Human motion capturing and activity recognition using wearable sensor networks represent enabling technologies, which can be used to enhance support/assistance systems in many application areas (e.g., in healthcare and sports, workflow analysis, human-computer-interaction, robotics, and entertainment, as already exemplified in the above sections). Knowledge about a user’s motion, activity and possible environment allows assistance systems and assistive devices to adapt to the user and his or her context. This can improve usability and usefulness; e.g., think of Augmented Reality manuals which provide step-by-step guidance for manual workflows, exoskeletons to support overhead work which regulate the amount of support based on the wearer’s motions and activities, leg prostheses which adapt their settings to best support the wearer’s intended activity (e.g., standing up, climbing stairs).
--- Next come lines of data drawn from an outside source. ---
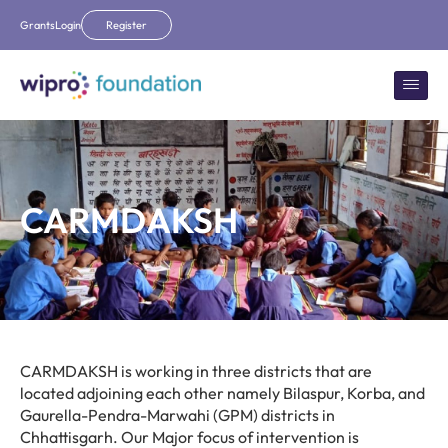
Grants
Login
Register
CARMDAKSH
CARMDAKSH is working in three districts that are
located adjoining each other namely Bilaspur, Korba, and
Gaurella-Pendra-Marwahi (GPM) districts in
Chhattisgarh. Our Major focus of intervention is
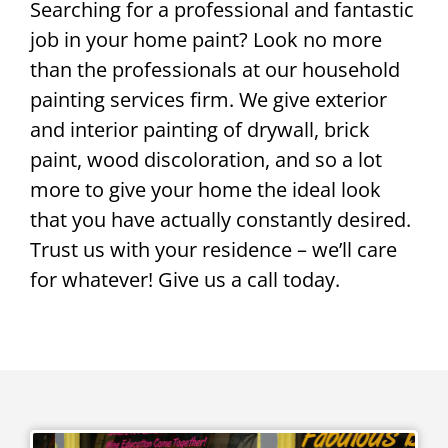
Searching for a professional and fantastic
job in your home paint? Look no more
than the professionals at our household
painting services firm. We give exterior
and interior painting of drywall, brick
paint, wood discoloration, and so a lot
more to give your home the ideal look
that you have actually constantly desired.
Trust us with your residence – we’ll care
for whatever! Give us a call today.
Another aspect concerns the improvement of human-machine-interaction; e.g., think of social robotics where knowledge about the human partners’ motions or activities is essential to enable natural interactions. Enabling the provision of (online) feedback concerning a person’s motion or activity is another aspect, which can be beneficial, e.g., think of motor learning in the context of rehabilitation or sports where feedback is both effective and motivational. An obvious aspect concerns the ability to provide in-field monitoring (either for online feedback or documentation), e.g., of daily living activities, specific movement patterns, but also sleep, nutrition or other body functions. These are all relevant in the health context, e.g., think of telemedicine, home based rehabilitation or early diagnosis. Another area is ergonomics, where in-field biomechanical analyzes can be helpful to design and raise the awareness of ergonomically safe workflows. In all of these real-world examples, respective support/assistance systems require or can at least benefit from mobile (i.e., location-independent instead of stationary hardware dependent) information gathering. This can be provided based on wearable sensor networks.